### ASSIGNED TASK
How many lines in the material below include the word "style"? Give only the number.

### EXTRACTED MATERIAL
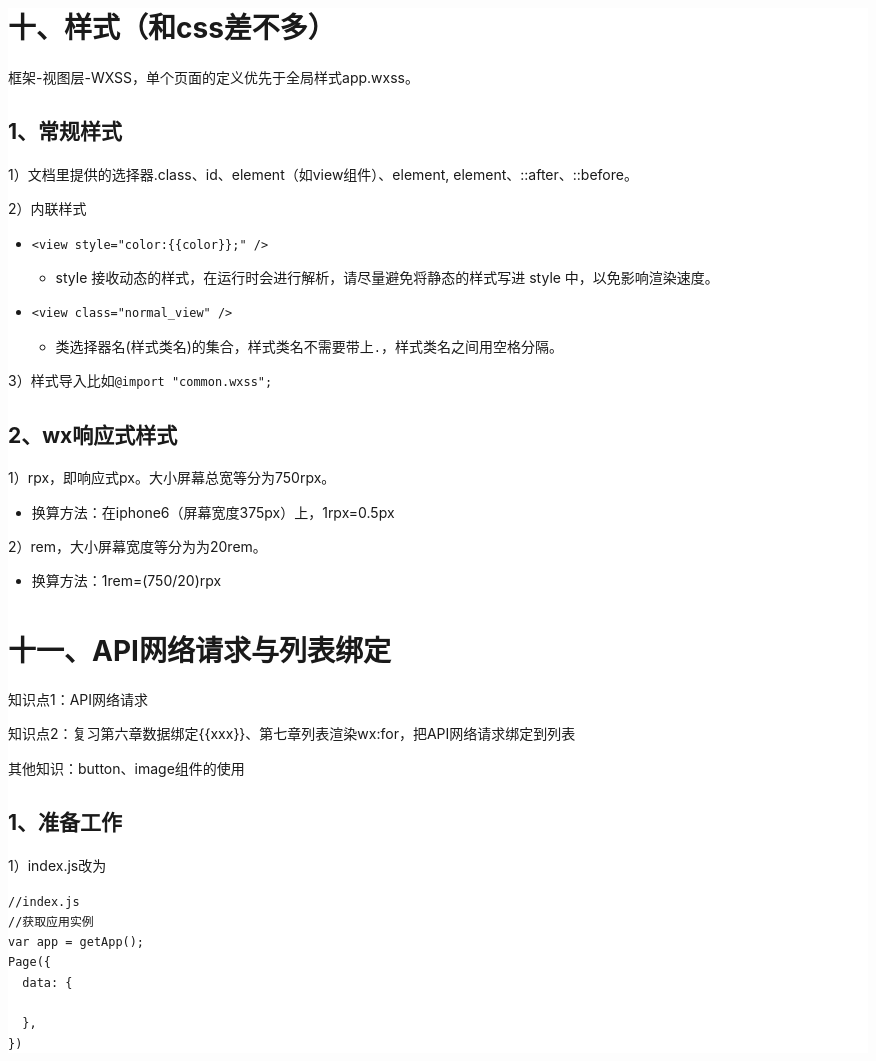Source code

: 

# 十、样式（和css差不多）

框架-视图层-WXSS，单个页面的定义优先于全局样式app.wxss。

## 1、常规样式

1）文档里提供的选择器.class、id、element（如view组件）、element, element、::after、::before。

2）内联样式

* ```
  <view style="color:{{color}};" />
  ```

  * style 接收动态的样式，在运行时会进行解析，请尽量避免将静态的样式写进 style 中，以免影响渲染速度。

* ```
  <view class="normal_view" />
  ```

  * 类选择器名(样式类名)的集合，样式类名不需要带上`.`，样式类名之间用空格分隔。

3）样式导入比如`@import "common.wxss";`

## 2、wx响应式样式

1）rpx，即响应式px。大小屏幕总宽等分为750rpx。

* 换算方法：在iphone6（屏幕宽度375px）上，1rpx=0.5px

2）rem，大小屏幕宽度等分为为20rem。

* 换算方法：1rem=(750/20)rpx



# 十一、API网络请求与列表绑定

知识点1：API网络请求

知识点2：复习第六章数据绑定{{xxx}}、第七章列表渲染wx:for，把API网络请求绑定到列表

其他知识：button、image组件的使用

## 1、准备工作

1）index.js改为

```
//index.js
//获取应用实例
var app = getApp();
Page({
  data: {

  },
})
```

### TASK SOLUTION
2